"Un angelo si è seduto accanto a me e quando mi sono voltata per chiedergli "perché?" ha aperto le sue lunghe e bianchissime ali ed è volato via..." Quell'angelo era mia sorella Alice. Flaviaccia
martedì 24 novembre 2009
La vergine e la puttana /2
Ieri vi ho parlato della puttana come una ragazza che ha deciso col suo cervello di darla a tutti, ma senza mai pretendere nulla in cambio, perché vive la propria vita come una cosa cadùca. Unendo rabbia, rancori, ingiustizie mai digerite e profondo disamore verso se stessa (a volte proprio odio), oltre al disprezzo verso gli altri, specie l'essere maschile: potevo colpire un gatto solo perché maschio, o un cane per lo stesso motivo.... o uccidere un insetto con la certezza di avere ucciso un maschio che mi stava intorno....

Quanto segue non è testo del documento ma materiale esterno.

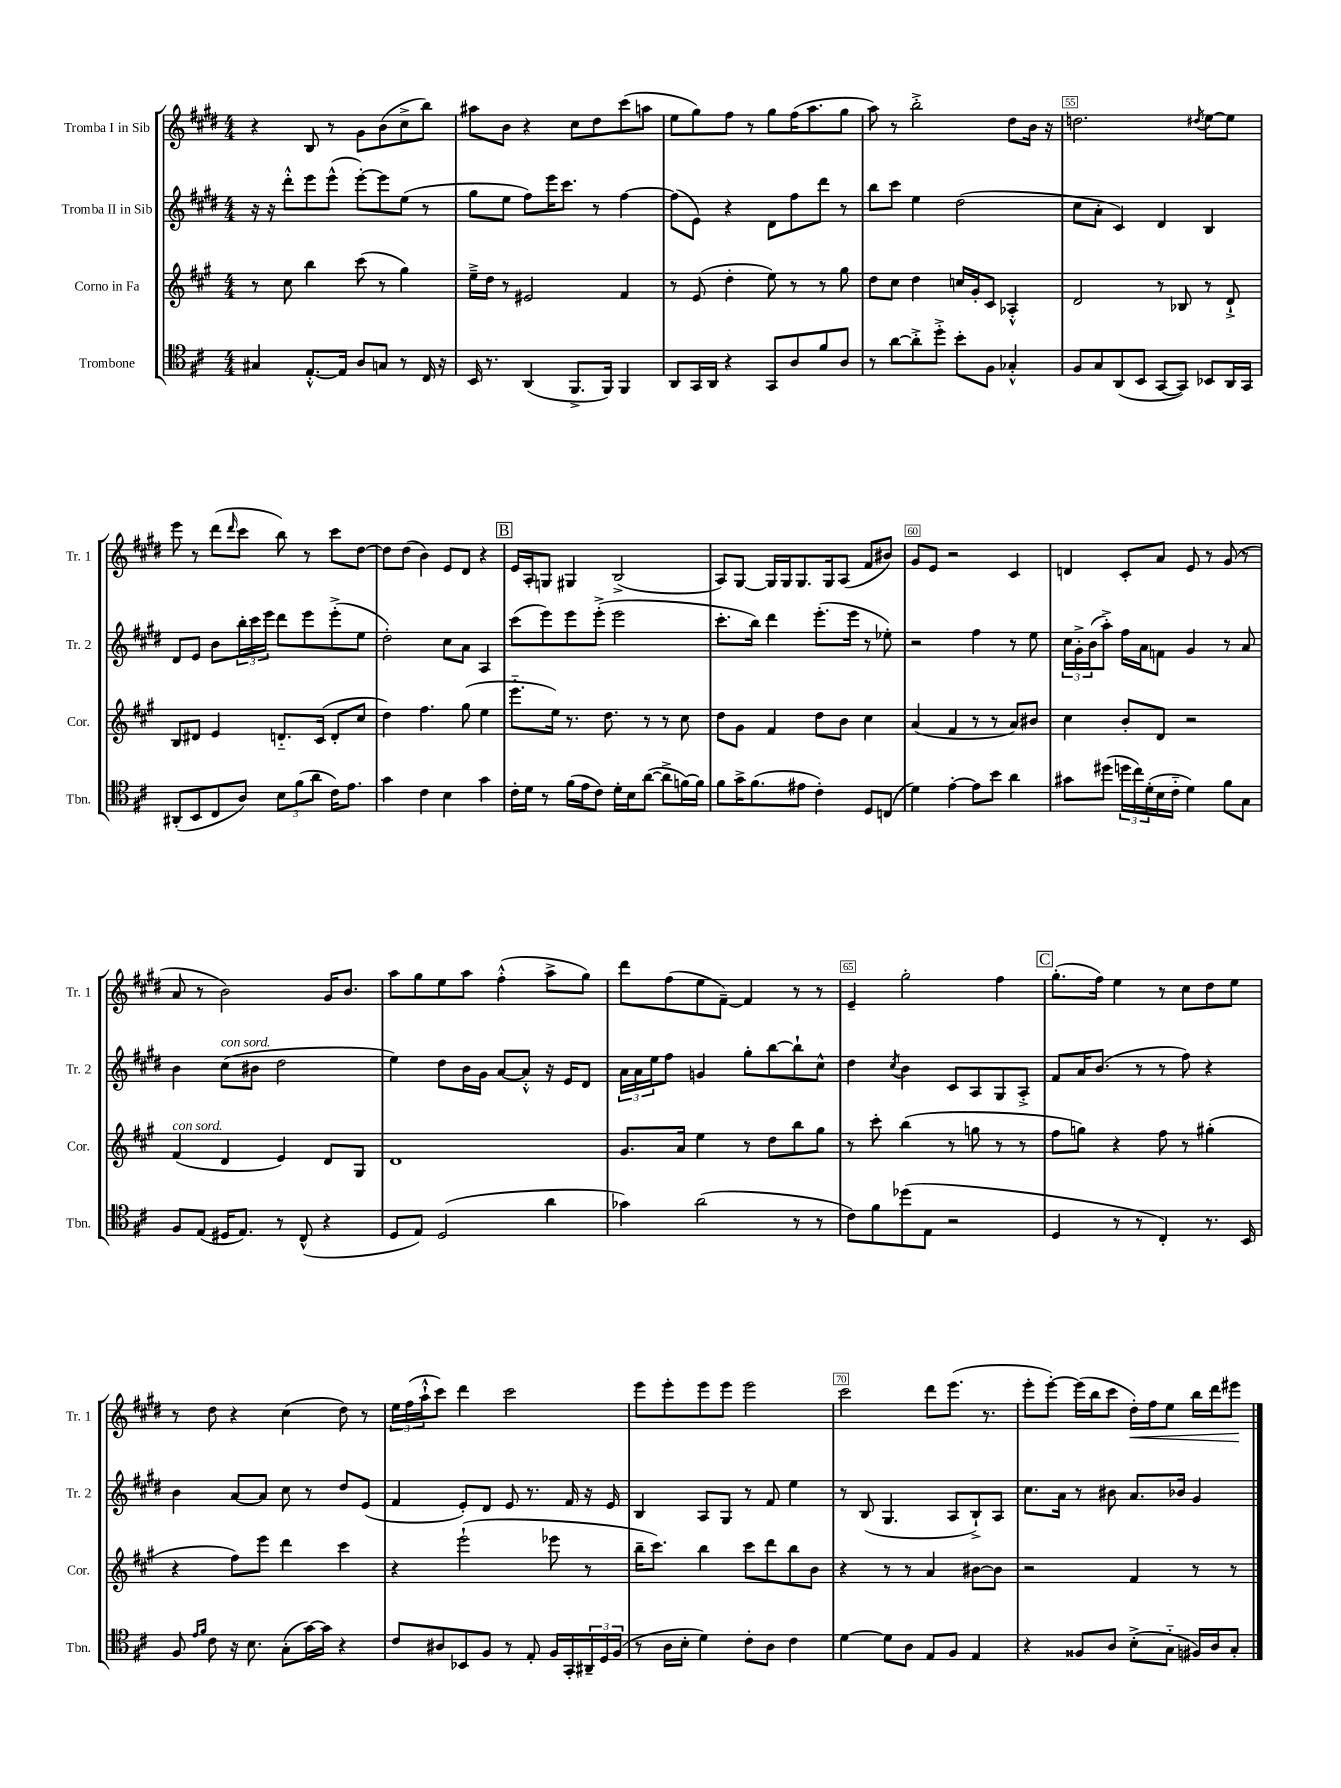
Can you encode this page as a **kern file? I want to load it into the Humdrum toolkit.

**kern	**kern	**kern	**kern
*staff4	*staff3	*staff2	*staff1
*clefC4	*clefG2	*clefG2	*clefG2
*k[f#c#]	*k[f#c#g#]	*k[f#c#g#d#]	*k[f#c#g#d#]
*M4/4	*M4/4	*M4/4	*M4/4
4G#	8r	16r	4r
.	.	16r	.
.	8cc#	8ddd#'^^	.
[8.E'^^	4bb	8eee	8B
.	.	(8eee^^	8r
16E]	.	.	.
8A	(8ccc#	[8eee')	8g#
8G	8r	8eee]	(8b
8r	4gg#)	(8ee	8cc#^
16C#	.	8r	8bb)
16r	.	.	.
=	=	=	=
16BB	16ee~^	8gg#	8aa#
8.r	16dd	.	.
.	8r	8ee	8b
(4AA	2e#	8ff#)	4r
.	.	16eee	.
.	.	8.ccc#	.
8.FF#^	.	.	8cc#
.	.	8r	8dd#
16FF#)	.	.	.
4FF#	4f#	[4ff#	(8ccc#
.	.	.	8aa
=	=	=	=
8AA	8r	(8ff#]	8ee
16GG	(8e	8e)	8gg#)
16AA	.	.	.
4r	4dd'	4r	8ff#
.	.	.	8r
8GG	8ee)	8d#	8gg#
8A	8r	8ff#	(16ff#
.	.	.	8.aa
8f#	8r	8ddd#	.
8A	8gg#	8r	8gg#
=	=	=	=
8r	8dd	8bb	8aa)
[8a	8cc#	8ccc#	8r
8a'^]	4dd	4ee	2bb'^
8dd'^	.	.	.
8b'	16cc	(2dd#	.
.	16g#'	.	.
8F#	8c#	.	.
4G-'^^	4A-'^^	.	8dd#
.	.	.	16b
.	.	.	16r
=	=	=	=
8F#	2d	8cc#	2.dd
8G	.	8a'	.
(8AA	.	4c#)	.
8BB	.	.	.
[8GG	8r	4d#	.
8GG])	8B-	.	.
.	.	.	8qdd#
8BB-	8r	4B	[8ee
16AA	8d`^	.	8ee]
16GG	.	.	.
=	=	=	=
(8AA#'	8B	8d#	8eee
8BB	8d#	8e	8r
8C#	4e	8b	(8ddd#
.	.	.	16qqddd#
8A)	.	24bb'	8ccc#
.	.	24ccc#	.
.	.	24eee	.
12B	8.d'~	8ddd#	8bb)
(12f#	.	.	.
.	.	8eee	8r
12a	.	.	.
.	(16c#	.	.
16c#)	8d'	(8eee'^	8ccc#
8.e	.	.	.
.	8cc#	8ee	[8dd#
=	=	=	=
4g	4dd)	2dd#')	8dd#]
.	.	.	(8dd#
4c#	4.ff#	.	4b)
4B	.	8cc#	8e
.	(8gg#	8a	8d#
4g	4ee	4A	4r
=	=	=	=
16c#'	8.eee'~	(8ccc#	16e
16d	.	.	16A'
8r	.	8eee)	8G
.	16ee)	.	.
(16f#	8.r	8eee	4G#
16e	.	.	.
8c#)	.	(8eee'^	.
.	8.dd	.	.
16d'	.	2eee	(2B^
16B	.	.	.
([8a	8r	.	.
8a^]	8r	.	.
[16f)	8cc#	.	.
16f]	.	.	.
=	=	=	=
8f#	8dd	8.ccc#'	8A)
16g^	8g#	.	[8G#
(8.f#	.	16bb)	.
.	4f#	4ddd#	16G#]
.	.	.	16G#
8e#	.	.	8.G#
4c#')	8dd	(8.eee'	.
.	.	.	16G#
.	8b	.	(8A
.	.	16eee	.
8D	4cc#	8r	8f#
(8C	.	8ee-')	8b#)
=	=	=	=
4d)	(4a	2r	8g#
.	.	.	8e
[4e'	4f#	.	2r
8e]	8r	4ff#	.
8b	8r	.	.
4a	8a)	8r	4c#
.	8b#	8ee	.
=	=	=	=
8g#	4cc#	24cc#	4d
.	.	24g#'^	.
.	.	(24b	.
(8dd#	.	8aa'^)	.
24dd	8b'	16ff#	8c#'
24cc#)	.	.	.
.	.	16a	.
(24d'	.	.	.
16B	8d	8f	8a
16c#'~	.	.	.
4d)	2r	4g#	8e
.	.	.	8r
8f#	.	8r	(8g#
8G	.	8a	8r
=	=	=	=
8F#	(4f#	4b	8a
(8E	.	.	8r
16D#	4d	(8cc#	2b)
8.E)	.	.	.
.	.	8b#	.
8r	4e)	2dd#	.
(8C#^^	.	.	.
4r	8d	.	16g#
.	.	.	8.b
.	8G#	.	.
=	=	=	=
8D	1d	4ee)	8aa
8E)	.	.	8gg#
(2D	.	8dd#	8ee
.	.	16b	8aa
.	.	16g#	.
.	.	[8a	(4ff#'^^
.	.	8a'^^]	.
4a	.	16r	8aa^
.	.	16e	.
.	.	8d#	8gg#)
=	=	=	=
4g-)	8.g#	24a	8ddd#
.	.	24a	.
.	.	24ee	.
.	.	8ff#	(8ff#
.	16a	.	.
(2a	4ee	4g	8ee
.	.	.	[8f#~)
.	8r	8gg#'	4f#]
.	8dd	[8bb	.
8r	8bb	8bb`]	8r
8r	8gg#	8cc#^^	8r
=	=	=	=
8c#)	8r	4dd#	4e~
8f#	8ccc#'	.	.
.	.	8qcc#	.
(8dd-	(4bb	4b	2gg#'
8E	.	.	.
2r	8r	8c#	.
.	8gg	8A	.
.	8r	8G#	4ff#
.	8r	8A'^	.
=	=	=	=
4D	8ff#	8f#	(8.gg#'
.	8gg)	16a	.
.	.	(8.b	16ff#)
8r	4r	.	4ee
8r	.	8r	.
4C#')	8ff#	8r	8r
.	8r	8ff#)	8cc#
8.r	(4gg#'	4r	8dd#
.	.	.	8ee
16BB	.	.	.
=	=	=	=
8F#	4r	4b	8r
16qqe	.	.	.
16qqf#	.	.	.
8c#	.	.	8dd#
16r	8ff#)	[8a	4r
8.B	.	.	.
.	8eee	8a]	.
(8G'	4ddd	8cc#	(4cc#
[16g)	.	8r	.
16g]	.	.	.
4r	4ccc#	8dd#	8dd#)
.	.	(8e	8r
=	=	=	=
8c#	4r	4f#	24ee
.	.	.	(24ff#
.	.	.	24aa`^^
8A#	.	.	8ccc#)
8BB-	(2eee`	8e')	4ddd#
8F#	.	8d#	.
8r	.	8e	2ccc#
8E'	.	8.r	.
16F#	8eee-	.	.
16GG'	.	16f#	.
24AA#~	8r	16r	.
24D	.	.	.
.	.	16e	.
(24F#	.	.	.
=	=	=	=
8r	16bb~	4B	8eee
.	8.ccc#)	.	.
16A	.	.	8eee'
16B'	.	.	.
4d)	4bb	8A	8eee
.	.	8G#	8eee
8c#'	8ccc#	8r	2eee
8A	8ddd	8f#	.
4c#	8bb	4ee	.
.	8b	.	.
=	=	=	=
[4d	4r	8r	2ccc#
.	.	(8B	.
8d]	8r	4.G#	.
8A	8r	.	.
8E	4a	.	8ddd#
8F#	.	8A	(8.eee
4E	[8b#	8B`^)	.
.	.	.	8.r
.	8b#]	8A	.
=	=	=	=
4r	2r	8.cc#	8eee'
.	.	.	[8eee')
.	.	16a	.
8F##	.	8r	(16eee]
.	.	.	16bb
8A	.	8b#	8ccc#
(8B'^	4f#	8.a	16dd#')
.	.	.	16ff#
8G'~	.	.	8ee
.	.	16b-	.
16F#)	8r	4g#	16bb
16A	.	.	16ddd#
8G'	8r	.	8eee#
==	==	==	==
*-	*-	*-	*-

Oggi desidero presentarvi la vergine (con la "v" minuscola: non è la Madonna).
Mia sorella Alice ha da sempre considerato la propria sessualità come un dono: da bambina (9-11 anni) vedeva nel proprio sesso come il dono da offrire al suo "principe azzurro". Un po' come ancora oggi si usa nel profondo Sud.
Dopo la sua conversione (in realtà sono certa che lei è nata per essere suora: per fare del bene, per pregare, per aiutare tutti specie chi la respinge e la odia; con una predilezione verso i deboli, i disadattati, gli umili, quelli che nessuno "vede") il dono della verginità è diventata ancora più profondo, visto che aveva trovato il Principe azzurro e che questi non era niente di meno che il nostro Signore Gesù.
Il corpo era un tempio, una chiesa, la casa di Dio: non poteva profanarla nemmeno se avesse voluto.
Questo Dio lo sapeva bene: delle due amiche rapite Alice si era salvata, condannando l'amica Asia al calvario e alla frustrazione della violenza carnale.
Il senso di sconforto che Alice ebbe subito dopo quella disavventura passò da un iniziale senso di inferiorità verso l'amica più sfortunata per poi sfociare verso il senso di gratitudine verso tutte le creature di Dio, sia esse buone (a trovarle!) che stronze. Questi ultime persone Alice le chiamava "i più sfortunati" (non i più bastardi ma i più sfortunati!!!): perché non potevano dimostrare agli altri l'amore che Dio aveva per loro.
Capite perché io non potevo proprio nemmeno assomigliare alla mia gemella?